I'm back at school tonight. Being an RA has it's perks (like half off room and board), but the catch is you have to come back a week early. I walked into my room and barely recognized it since I rearranged it the day I left for home. Three words scratched on my chalk board glare at me: "So...what now".
I remember writing them before I left. I knew break would challenge me and I wanted to ask myself what I was going to do with the challenge.
But, see, I don't know. I don't know what now.
Today my dear friend Bethany asked me to be in her wedding in September, and I am elated to be a part of her big day, not to mention her future. But there's something gnawing at me, and I can't quite put words to it. It was in the throat when I left her room for my own. I saw it in Grace's eyes when we had our "sister date", and she told me if she could change anything about herself it would be her wetting the bed habit. It was in Alissa's hollow laugh when we read past years' time capsules; her "One goal for 2004" was "to loose 20 pounds". She was only eleven. And it's here now, as I sit along in my room on an empty floor.

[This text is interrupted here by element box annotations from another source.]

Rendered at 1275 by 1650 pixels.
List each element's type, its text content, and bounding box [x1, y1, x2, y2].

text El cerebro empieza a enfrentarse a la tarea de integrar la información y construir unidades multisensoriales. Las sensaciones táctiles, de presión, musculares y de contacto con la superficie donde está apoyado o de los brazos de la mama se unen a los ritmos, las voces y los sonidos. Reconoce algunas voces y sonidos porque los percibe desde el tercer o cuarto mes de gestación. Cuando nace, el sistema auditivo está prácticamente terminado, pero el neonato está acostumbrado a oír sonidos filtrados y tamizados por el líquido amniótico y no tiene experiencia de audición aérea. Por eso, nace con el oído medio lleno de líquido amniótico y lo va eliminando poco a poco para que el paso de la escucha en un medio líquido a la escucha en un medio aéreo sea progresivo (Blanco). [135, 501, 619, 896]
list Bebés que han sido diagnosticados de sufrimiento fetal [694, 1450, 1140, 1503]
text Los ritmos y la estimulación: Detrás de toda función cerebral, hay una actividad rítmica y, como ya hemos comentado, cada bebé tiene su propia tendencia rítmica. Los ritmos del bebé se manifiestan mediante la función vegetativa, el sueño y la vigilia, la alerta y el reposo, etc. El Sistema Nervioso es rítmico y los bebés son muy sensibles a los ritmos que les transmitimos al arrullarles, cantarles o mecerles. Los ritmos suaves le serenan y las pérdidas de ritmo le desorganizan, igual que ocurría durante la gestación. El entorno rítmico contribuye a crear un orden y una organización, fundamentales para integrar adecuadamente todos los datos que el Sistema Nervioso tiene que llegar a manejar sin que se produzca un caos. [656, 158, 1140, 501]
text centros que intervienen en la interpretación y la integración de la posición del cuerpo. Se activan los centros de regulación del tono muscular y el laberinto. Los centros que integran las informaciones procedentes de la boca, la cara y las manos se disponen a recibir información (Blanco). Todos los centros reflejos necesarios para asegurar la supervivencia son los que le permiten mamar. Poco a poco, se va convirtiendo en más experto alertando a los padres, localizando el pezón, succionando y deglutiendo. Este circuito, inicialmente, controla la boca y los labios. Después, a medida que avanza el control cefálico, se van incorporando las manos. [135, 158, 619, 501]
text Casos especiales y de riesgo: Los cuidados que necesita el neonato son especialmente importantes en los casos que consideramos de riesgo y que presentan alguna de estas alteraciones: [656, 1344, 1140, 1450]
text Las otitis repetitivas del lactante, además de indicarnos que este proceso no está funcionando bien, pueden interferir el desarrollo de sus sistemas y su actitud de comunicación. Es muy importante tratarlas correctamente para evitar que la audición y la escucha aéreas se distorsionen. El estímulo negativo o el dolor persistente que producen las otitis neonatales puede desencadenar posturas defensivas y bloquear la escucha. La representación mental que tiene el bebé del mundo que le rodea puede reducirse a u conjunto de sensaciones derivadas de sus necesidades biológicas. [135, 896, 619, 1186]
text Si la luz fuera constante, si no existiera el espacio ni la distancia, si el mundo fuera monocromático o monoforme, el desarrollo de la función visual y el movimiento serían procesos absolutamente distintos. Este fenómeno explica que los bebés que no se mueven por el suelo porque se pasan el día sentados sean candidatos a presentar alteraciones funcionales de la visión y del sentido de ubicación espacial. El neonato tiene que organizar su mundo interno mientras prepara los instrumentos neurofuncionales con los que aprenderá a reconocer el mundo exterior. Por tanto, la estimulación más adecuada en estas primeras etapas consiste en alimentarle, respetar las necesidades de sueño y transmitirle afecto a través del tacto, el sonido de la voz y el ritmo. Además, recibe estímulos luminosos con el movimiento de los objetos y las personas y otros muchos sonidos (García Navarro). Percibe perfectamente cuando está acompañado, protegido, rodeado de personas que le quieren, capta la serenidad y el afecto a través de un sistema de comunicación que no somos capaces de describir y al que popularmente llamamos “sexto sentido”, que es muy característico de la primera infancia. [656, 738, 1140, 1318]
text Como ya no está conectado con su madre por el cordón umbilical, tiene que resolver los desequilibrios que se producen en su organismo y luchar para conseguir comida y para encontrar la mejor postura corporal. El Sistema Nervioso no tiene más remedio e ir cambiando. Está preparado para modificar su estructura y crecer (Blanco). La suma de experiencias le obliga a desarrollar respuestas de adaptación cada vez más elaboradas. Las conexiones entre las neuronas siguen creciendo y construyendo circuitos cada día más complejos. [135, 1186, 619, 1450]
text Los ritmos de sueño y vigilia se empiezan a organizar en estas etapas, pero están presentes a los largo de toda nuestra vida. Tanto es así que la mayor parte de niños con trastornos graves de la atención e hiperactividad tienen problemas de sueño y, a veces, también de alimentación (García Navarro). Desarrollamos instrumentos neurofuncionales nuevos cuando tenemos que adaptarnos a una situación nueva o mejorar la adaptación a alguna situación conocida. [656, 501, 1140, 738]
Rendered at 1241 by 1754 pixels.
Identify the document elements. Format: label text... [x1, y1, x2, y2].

Yes, I think it's longing again. Hunger. A grief, if you will, over things not as they should be. Don't read me wrong, please. I don't mean that I should be fulfilled, that Grace should stop wetting the bed or that Alissa should have different aims. I'm saying something deep within us isn't right, isn't satisfied and hungers. Like we're famished from a long hike and instead of waiting until we get to the car and can eat a granola bar, we drop to our knees and begin chewing gravel. Because we just couldn't imagine anything much better. And if we could, it is too far away.
Longing can be a terrible beast. It awakens. It stirs. It provokes.
But the danger in avoiding longing is deadlier still. It is to be content. It is to be satisfied with the gravel of life and offer it on a platter to our guest. Longing may awaken to pain, but contentment sleeps unsafe.